SELECTED TEXT:
Case Study · M&A Due Diligence

Diligence on a Sole-Sourced Target — before the deal closed, on the timeline it demanded.

How a private equity acquirer validated a high-growth target's sole-sourced supply chain across China and Vietnam — confirming cost, capacity, and continuity, and qualifying alternatives in five additional markets — in time to price the risk into the deal rather than discover it after close.

Industry Consumer Goods · PE-Owned
Engagement Pre-Close M&A Diligence
Target Footprint China & Vietnam · sole-sourced
Timeline 3 months · within deal window
Scope Pricing · Capacity · Alternatives
100%
Critical commodities re-sourced to validate true-market costing
5
Alternative markets qualified to reduce sole-source dependency
0
Post-close surprises — bottlenecks surfaced pre-close for proactive management
2
In-market diligence teams stood up within the deal window
THE CHALLENGE

A lean target, a single assembler — and a deal clock that wouldn't wait.

A private equity-owned consumer goods company had moved to acquire a high-growth brand — one whose products were manufactured exclusively in Southeast Asia, with suppliers spanning multiple commodities across China and Vietnam. The acquisition thesis was clean: pair the target's fast-growing brand with the acquirer's established sales and distribution capabilities, and bring dramatically greater reach to a product line that was already winning.

The risk sat beneath the surface. The target ran lean — a small team built around product development, sales, and marketing, with little supply chain or operations depth in-house. Nearly every critical SKU was sole sourced, and production was concentrated with a single overseas assembler. On paper, the brand was a growth story; underneath it sat a supply chain whose resilience had never been independently tested.

Before closing, the acquirer needed independent answers to three questions: Could the target's supply chain actually support the growth targets underlying the deal? Were there hidden risks capable of materially impacting the broader strategy? And did the target's current costing reflect true market pricing across its key commodities — or assumptions that wouldn't survive contact with the market?

DATA BLOCK:
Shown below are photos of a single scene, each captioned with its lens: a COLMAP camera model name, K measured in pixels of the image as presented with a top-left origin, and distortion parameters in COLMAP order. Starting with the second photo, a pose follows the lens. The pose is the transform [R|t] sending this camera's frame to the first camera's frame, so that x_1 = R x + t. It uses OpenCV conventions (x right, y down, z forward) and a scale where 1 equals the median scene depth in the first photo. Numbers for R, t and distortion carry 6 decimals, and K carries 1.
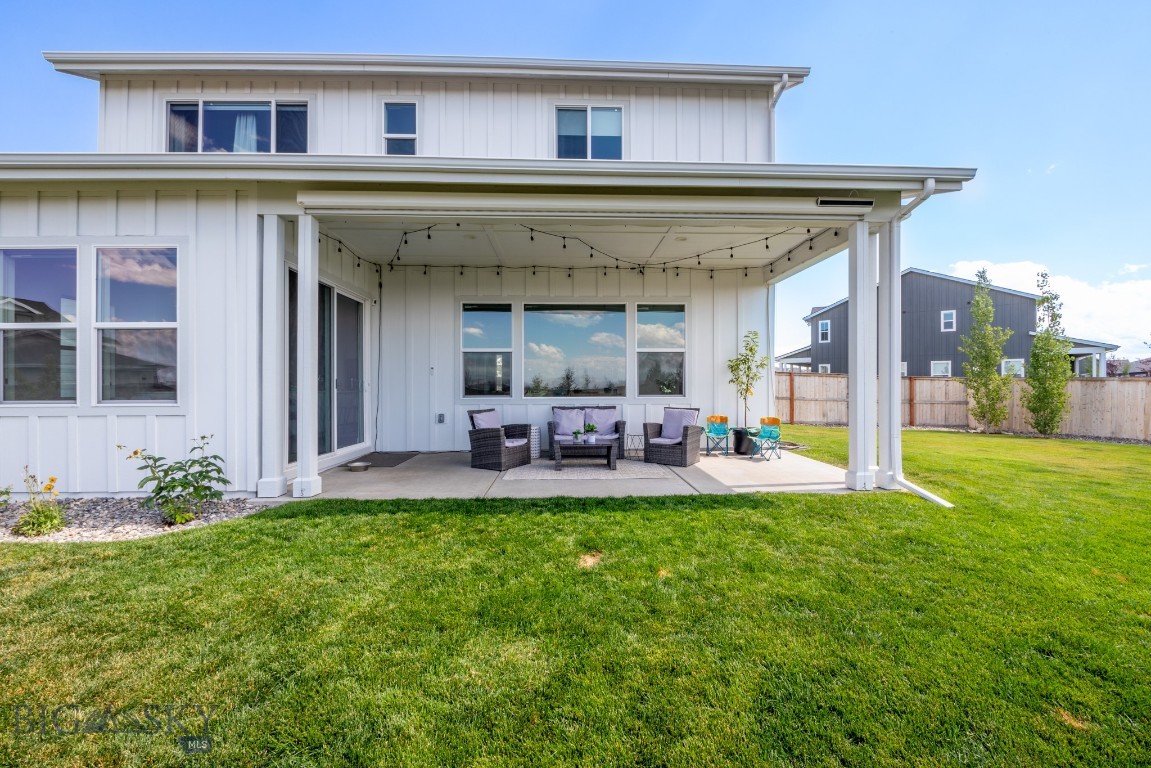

THINGS TO DO:
A) Please answer these from the diligence case study, giving one answer per line marked (i), (ii), (iii):
(i) How many alternative markets were qualified to reduce sole-source dependency?
(ii) In which two countries were the target's suppliers located?
(iii) What did the target's small in-house team focus on?
B) Write the next part of the diligence case study, picking up after its closing question about true market pricing.

ANSWERS PROVIDED:
A)
(i) Five.
(ii) China and Vietnam.
(iii) Product development, sales, and marketing.

B)
Two constraints shaped everything. The deal had a timeline to hold, and the acquirer had no sourcing presence of its own in the region — no team in China or Vietnam to put eyes on suppliers, audit the assembler, or re-price commodities on the ground. Building one inside the deal window was not realistic.

That combination made the acquirer a strong fit for The ABC Group's Asset-Light Supply Chain Management model — a Supply Chain Management as a Service (SCMaaS) approach that delivered an immediate, qualified, on-the-ground team in both China and Vietnam, without the cost or delay of standing one up internally. Diligence could begin in days, not quarters.

THE APPROACH

Three workstreams, run in parallel — on the ground in China and Vietnam.

Recognizing the clock the deal was on, The ABC Group structured a three-month due diligence program around three workstreams — pricing, capacity, and continuity of operations — sequenced to deliver answers inside the deal window rather than after it.

Price benchmarking. On-the-ground personnel in China and Vietnam re-sourced every critical commodity, independently validating the target's current costing against live market quotes. Rather than accept the target's cost basis at face value, the deal team received a true-market baseline built from the ground up.

Audits and capacity. Our team conducted facility audits at critical suppliers and assessments of key sub-suppliers, building upstream visibility into capacity and concentration risk. At the target's critical foreign assembler — the single point of failure in the production base — we performed an onsite audit, a process-flow review, and a full capacity study covering CapEx plans, management structure, and the assembler's track record onboarding new personnel at scale.

The capacity study didn't just confirm the assembler could scale — it surfaced the moderate-risk bottlenecks early enough to manage them, rather than inherit them after close.

Regional alternatives. Beyond auditing the incumbent, we qualified regional alternatives across five additional markets, screened for industry compliance and operational sophistication. The point wasn't to replace the assembler on day one — it was to hand the acquirer credible optionality: a vetted path to reduce sole-source dependency and strengthen resilience from the first day of ownership.

Every finding rolled up into a single, decision-ready view for the deal team — so the people pricing the transaction could see the supply chain clearly while it still mattered.

VALUE CREATED

Cost confirmed. Capacity validated. Risk priced into the deal — not discovered after it.

Through a disciplined, three-workstream diligence program, The ABC Group gave the acquirer the independent view it needed to proceed with conviction — on the timeline the deal demanded.

The capacity study validated that the target's critical supplier could support the growth targets underlying the acquisition, while surfacing moderate-risk production bottlenecks for proactive management rather than post-close surprises. The growth thesis, in other words, was load-bearing.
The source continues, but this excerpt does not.